10 de dezembro de 2013 - 11h45

A Maternidade Alfredo da Costa (MAC) recorreu da condenação de pagar 172.000 euros por negligência médica numa cirurgia do foro ginecológico realizada em 1995 e que deixou uma mulher com lesões irreversíveis e uma incapacidade permanente de 73%.

Segundo o recurso para o Supremo Tribunal Administrativo, a que a agência Lusa teve hoje acesso, o Centro Hospitalar de Lisboa Central - ao qual pertence a MAC - argumenta, entre outras razões, que a sentença da primeira instância "violou" vários artigos do Código do Processo Civil, "fez uma errada interpretação dos factos provados e não provados" e que "não houve um nexo de causalidade" entre a cirurgia e as lesões da doente.

"A paciente esteve 18 anos à espera que fosse feita justiça. Uma vez que ficou demonstrado que existiu negligência dos médicos que a operaram, que nunca foi procurada por qualquer pessoa da maternidade para se inteirar da sua situação, a utente acreditou que com uma sentença judicial o processo finalmente chegaria ao fim. Este recurso, vindo de uma entidade pública, demonstra o total desrespeito pelos cidadãos", lamentou à Lusa o advogado da vítima.

Vítor Ribeiro sublinhou que, perante o comportamento da MAC, vai também apresentar recurso, no qual pedirá que o montante da indemnização a pagar pela maternidade seja superior aos 172.000 euros estipulados pelo tribunal da primeira instância.

Alem disso, o advogado vai interpor uma ação no Tribunal Europeu dos Direitos do Homem a pedir a condenação do Estado português neste caso.

A Lusa contactou o Centro Hospitalar de Lisboa Central, mas não obteve qualquer resposta.

A sentença do Tribunal Administrativo de Círculo de Lisboa (TACL), proferida em outubro deste ano, explica que durante a intervenção cirúrgica do foro ginecológico [realizada em 1995] a equipa médica "lesou parcialmente" o nervo pudendo, que controla a continência urinária e fecal, deixando a paciente "inválida para toda e qualquer profissão".
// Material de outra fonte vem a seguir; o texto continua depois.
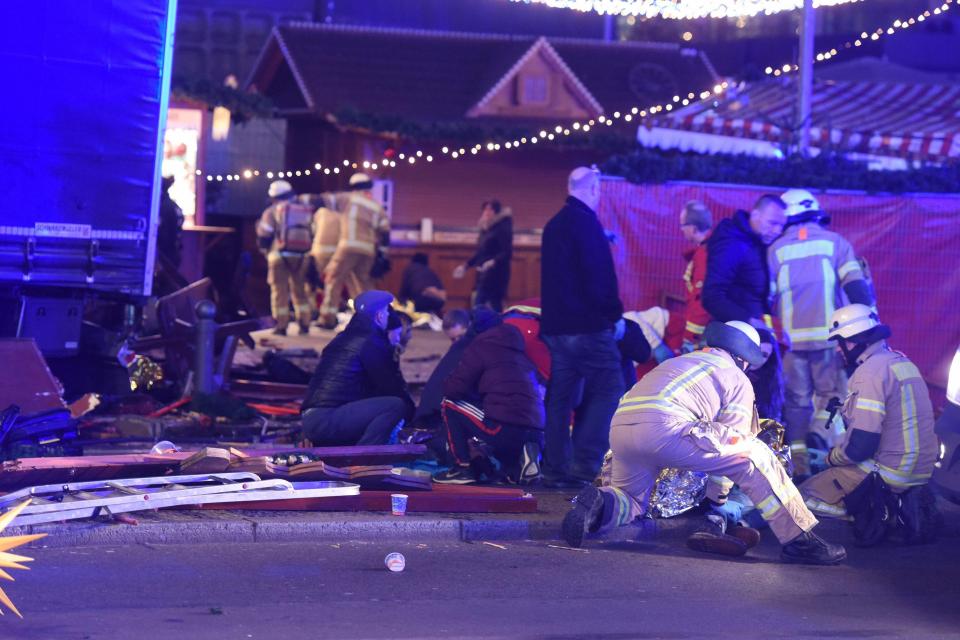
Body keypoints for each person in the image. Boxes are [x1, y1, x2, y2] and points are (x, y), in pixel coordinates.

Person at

Treze anos depois, o tribunal de primeira instância deu razão à
paciente, que à data dos factos tinha 50 anos, e condenou a MAC ao
pagamento de 172.000 euros, acrescidos de juros.

O caso só chegou
à Justiça em 2000, depois de a mulher ter realizado exames numa clínica
privada (em 1999), que provaram que o seu estado de saúde era resultado
do erro médico cometido no decorrer da cirurgia realizada na MAC, em
1995. Após a operação, a utente continuou a ser seguida pelo serviço de
ginecologia da maternidade.

A 12 de outubro de 1999, o presidente
de uma junta médica subscreveu o "Atestado Médico de Incapacidade
Multiuso", o qual refere que a paciente "apresenta deficiências" que, de
acordo com a tabela nacional de incapacidade, "lhe conferem uma
incapacidade permanente global de 73%, desde 1995".
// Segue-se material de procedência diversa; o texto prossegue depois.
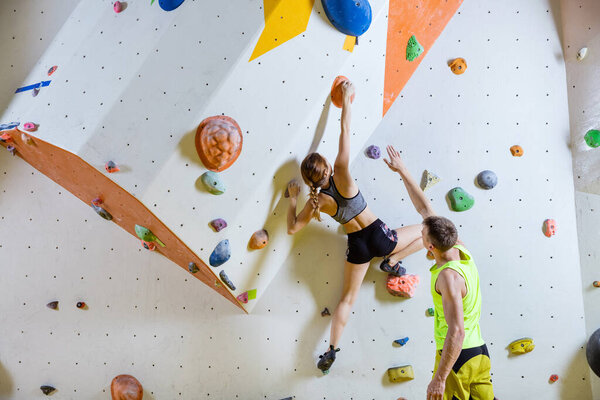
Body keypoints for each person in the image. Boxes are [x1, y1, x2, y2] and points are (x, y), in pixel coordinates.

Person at [286, 80, 424, 374]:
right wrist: (347, 99)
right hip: (379, 235)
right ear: (326, 166)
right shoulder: (343, 173)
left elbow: (293, 229)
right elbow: (345, 131)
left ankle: (331, 351)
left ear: (310, 181)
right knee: (428, 229)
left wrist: (293, 200)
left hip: (357, 246)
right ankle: (394, 260)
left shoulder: (316, 201)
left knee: (346, 299)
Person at [383, 145, 495, 400]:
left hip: (457, 357)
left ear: (430, 247)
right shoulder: (461, 250)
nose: (420, 235)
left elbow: (456, 331)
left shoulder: (448, 276)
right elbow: (425, 210)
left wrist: (440, 378)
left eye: (422, 237)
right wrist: (402, 170)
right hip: (479, 353)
O TACL atribui responsabilidades à equipa médica.

"A
atuação é ilícita e culposa, por violadora das leges artis (leis da
medicina), que lhe impunha o cuidado de não lesar o nervo pudendo da
utente, pelo que o seu comportamento ficou abaixo do standard
técnico/científico que era exigível a um ginecologista cirurgião médio".

A
MAC e a equipa responsável pela cirurgia - composta por uma cirurgiã,
duas ajudantes e um médico anestesista - ainda invocou a prescrição, o
que foi recusado.

O tribunal também não deu provimento à
contestação apresentada pela MAC e pelos clínicos que refere, entre
outros fundamentos, que as queixas da paciente para não trabalhar são do
"foro psiquiátrico", que a mulher, "antes da operação, já sofria de
incontinência" e que "tinha tido dois partos vaginais, um deles em casa e
com um bebé de 4.000 gramas [20 anos antes]".